„Wirtschaftswarntag“ der INSM: Unternehmerszene radikalisiert sich
Lobbyverbände haben am Mittwoch zu Straßenprotesten aufgerufen. Die Aktionsform ist ungewohnt, die Forderungen nicht: Steuersenkung und Sozialabbau.
![Gegendemonstranten halten dunkle Schilder mit Aufschrift «Normale Menschen müssen um diese Zeit arbeiten» und «Sollen sie doch Dubai-Schokolade essen» auf der Kundgebung «Wirtschaftswarntag» vor dem Brandenburger Tor hoch. Gegendemonstranten halten dunkle Schilder mit Aufschrift «Normale Menschen müssen um diese Zeit arbeiten» und «Sollen sie doch Dubai-Schokolade essen» auf der Kundgebung «Wirtschaftswarntag» vor dem Brandenburger Tor hoch.](https://taz.de/picture/7498755/14/504674456-1.jpeg)
Der arbeitgebernahe Lobbyverband, der sich unermüdlich für Deregulierung, Steuersenkungen und den Abbau des Sozialstaats einsetzt, hat am Mittwoch anlässlich des „Wirtschaftswarntags“ zu Kundgebungen in fünf deutschen Großstädten aufgerufen.
Straßenproteste sind ja traditionell das Medium, mit dem sich ungehörte, marginalisierte und unterdrückte Bevölkerungsteile bei den Mächtigen Gehör zu schaffen versuchen. Also perfekt für Deutschlands notleidende Unternehmer:innen, denen scheinbar niemand mehr zuhören will.

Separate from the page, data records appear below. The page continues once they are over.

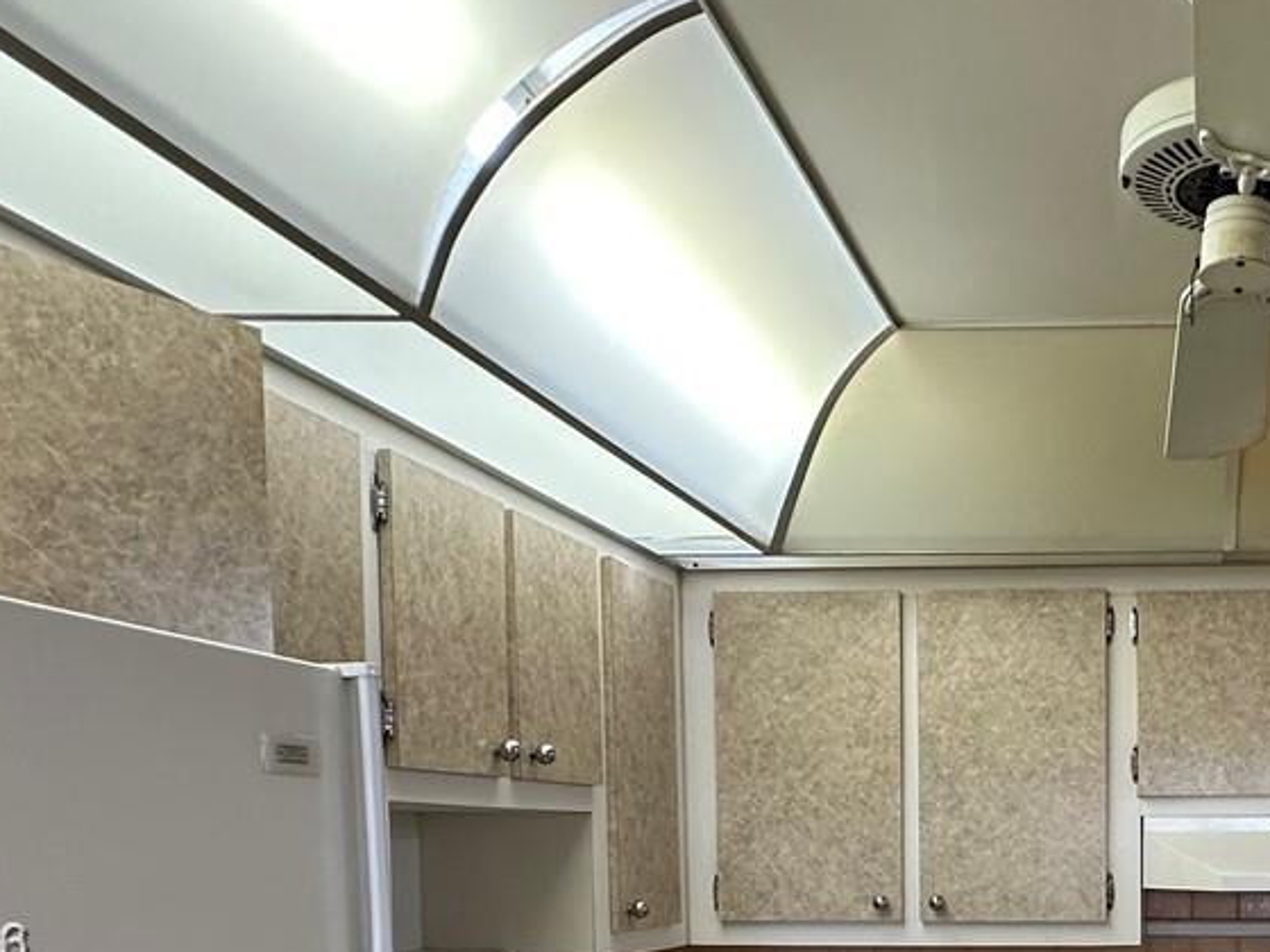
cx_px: 1136
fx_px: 1468
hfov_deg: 43.0
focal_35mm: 40
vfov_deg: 33.0
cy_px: 947
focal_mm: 2.22
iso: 160
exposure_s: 1/60
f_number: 2.2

Statt schwarzer Sturmhauben und Windjacken bestimmen eher teure Filzmäntel und gegelte Haare das Bild. Junge Liberale stellen stolz Schals mit der Aufschrift „Aktienrente“ in der Parteifarbe gelb zur Schau. Ein anderer Demo-Teilnehmer trägt einen Pullover mit der Aufschrift „Merz 2025“. „Kernkraft ist beste“, ist anderswo zu lesen. Was all diese Menschen aus den Führungsetagen, Lobbys und Clubs auf die Straße treibt, ist die Sorge um Deutschlands wirtschaftlichen Niedergang.
Klima ist egal, hauptsache Profite
„Es brennt“, stellt Marie Christine Ostermann auf der Bühne fest. Damit spielt die Präsidentin des ebenso neoliberalen Lobbyverbands „Die Familienunternehmer“ nicht auf die Klimakrise an, sondern auf die schwindenden Profite der deutschen Wirtschaftselite. Überhaupt, die Unternehmer:innen sind die, die am meisten leiden: „Nichts ist so erdrückend, wie langfristigen Mitarbeitern kündigen zu müssen“, sagt Ostermann.
Die Ursachen sind schnell benannt: Steuern, Energie und Sozialabgaben sind zu hoch und gefährden den „Standort Deutschland“. Höhere Löhne seien dagegen keine Lösung, um die Wirtschaft anzukurbeln. Überhaupt nervt diese ganze Bürokratie. Ostermanns Nachredner wettert gegen das, aus seiner Sicht, völlig unnötige Lieferkettengesetz: „Das ist in Richtlinien gegossene Deindustrialisierung Deutschlands!“
Nach jeder Aussage jubelt die Menge begeistert und hält die zuvor massenhaft verteilte Pappsirenen in die Luft. Unter die Teilnehmenden haben sich auch ein paar Linke gemischt. „Normale Menschen müssen um diese Zeit arbeiten“, steht auf einem Schild, „Grüße aus Monaco“ auf dem anderen.
Etwas am Rande der Kundgebung protestiert ein Grüppchen Gewerkschaftsmitglieder gegen die Kundgebung. „Es ist dieselbe Scheiße, die sie seit Dekaden probieren“, seufzt DGB-Mitglied Ronny Matthes. Sozialabbau, Steuersenkungen, all das habe „schon vor 10 Jahren nicht funktioniert“.